When the line containing "[469,382,641,398] // Course" is reached, include it and end there; set down verbatim every line before it, starting at the top of the records.
<<<<
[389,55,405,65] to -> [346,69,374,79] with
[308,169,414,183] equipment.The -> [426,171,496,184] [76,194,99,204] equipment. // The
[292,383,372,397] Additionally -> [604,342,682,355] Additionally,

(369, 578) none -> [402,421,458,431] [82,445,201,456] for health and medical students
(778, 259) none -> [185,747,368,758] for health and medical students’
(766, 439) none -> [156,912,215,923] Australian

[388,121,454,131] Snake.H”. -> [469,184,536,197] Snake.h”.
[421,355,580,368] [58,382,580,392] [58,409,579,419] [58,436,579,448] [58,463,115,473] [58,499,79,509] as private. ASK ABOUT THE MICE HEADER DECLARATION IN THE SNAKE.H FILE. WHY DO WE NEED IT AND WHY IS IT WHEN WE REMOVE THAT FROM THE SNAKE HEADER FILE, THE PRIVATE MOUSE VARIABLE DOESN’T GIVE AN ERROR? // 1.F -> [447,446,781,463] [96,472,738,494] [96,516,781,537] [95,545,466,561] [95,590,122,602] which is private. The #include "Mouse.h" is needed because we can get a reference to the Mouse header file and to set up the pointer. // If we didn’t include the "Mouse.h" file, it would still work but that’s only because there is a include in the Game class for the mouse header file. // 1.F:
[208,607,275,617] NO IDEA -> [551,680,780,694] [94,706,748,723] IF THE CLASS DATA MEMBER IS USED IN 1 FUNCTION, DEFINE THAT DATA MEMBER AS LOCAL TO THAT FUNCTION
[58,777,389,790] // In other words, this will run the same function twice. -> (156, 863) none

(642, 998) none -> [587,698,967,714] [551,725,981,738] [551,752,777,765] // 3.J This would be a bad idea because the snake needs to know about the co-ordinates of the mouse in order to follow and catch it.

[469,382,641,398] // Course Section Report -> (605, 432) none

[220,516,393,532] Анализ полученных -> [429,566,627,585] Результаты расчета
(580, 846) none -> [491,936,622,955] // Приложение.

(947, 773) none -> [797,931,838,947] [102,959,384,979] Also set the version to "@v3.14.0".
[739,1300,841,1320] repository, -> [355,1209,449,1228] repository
>>>>
RESPONSE
[389,55,405,65] to -> [346,69,374,79] with
[308,169,414,183] equipment.The -> [426,171,496,184] [76,194,99,204] equipment. // The
[292,383,372,397] Additionally -> [604,342,682,355] Additionally,

(369, 578) none -> [402,421,458,431] [82,445,201,456] for health and medical students
(778, 259) none -> [185,747,368,758] for health and medical students’
(766, 439) none -> [156,912,215,923] Australian

[388,121,454,131] Snake.H”. -> [469,184,536,197] Snake.h”.
[421,355,580,368] [58,382,580,392] [58,409,579,419] [58,436,579,448] [58,463,115,473] [58,499,79,509] as private. ASK ABOUT THE MICE HEADER DECLARATION IN THE SNAKE.H FILE. WHY DO WE NEED IT AND WHY IS IT WHEN WE REMOVE THAT FROM THE SNAKE HEADER FILE, THE PRIVATE MOUSE VARIABLE DOESN’T GIVE AN ERROR? // 1.F -> [447,446,781,463] [96,472,738,494] [96,516,781,537] [95,545,466,561] [95,590,122,602] which is private. The #include "Mouse.h" is needed because we can get a reference to the Mouse header file and to set up the pointer. // If we didn’t include the "Mouse.h" file, it would still work but that’s only because there is a include in the Game class for the mouse header file. // 1.F:
[208,607,275,617] NO IDEA -> [551,680,780,694] [94,706,748,723] IF THE CLASS DATA MEMBER IS USED IN 1 FUNCTION, DEFINE THAT DATA MEMBER AS LOCAL TO THAT FUNCTION
[58,777,389,790] // In other words, this will run the same function twice. -> (156, 863) none

(642, 998) none -> [587,698,967,714] [551,725,981,738] [551,752,777,765] // 3.J This would be a bad idea because the snake needs to know about the co-ordinates of the mouse in order to follow and catch it.

[469,382,641,398] // Course Section Report -> (605, 432) none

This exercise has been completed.